◆ **What is needed**: Reproduce the text of the listing below line for line, without the image placeholder.

* * *

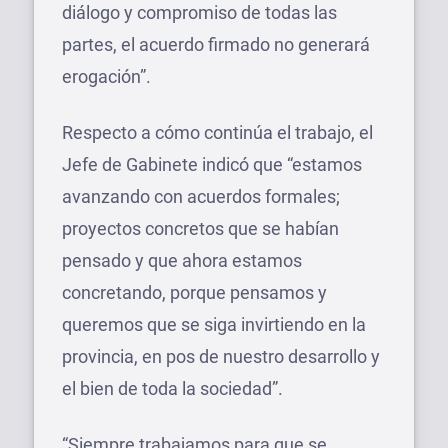
diálogo y compromiso de todas las
partes, el acuerdo firmado no generará
erogación”.
Respecto a cómo continúa el trabajo, el
Jefe de Gabinete indicó que “estamos
avanzando con acuerdos formales;
proyectos concretos que se habían
pensado y que ahora estamos
concretando, porque pensamos y
queremos que se siga invirtiendo en la
provincia, en pos de nuestro desarrollo y
el bien de toda la sociedad”.
“Siempre trabajamos para que se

* * *

◆ **Expected answer**:
diálogo y compromiso de todas las
partes, el acuerdo firmado no generará
erogación”.
Respecto a cómo continúa el trabajo, el
Jefe de Gabinete indicó que “estamos
avanzando con acuerdos formales;
proyectos concretos que se habían
pensado y que ahora estamos
concretando, porque pensamos y
queremos que se siga invirtiendo en la
provincia, en pos de nuestro desarrollo y
el bien de toda la sociedad”.
“Siempre trabajamos para que se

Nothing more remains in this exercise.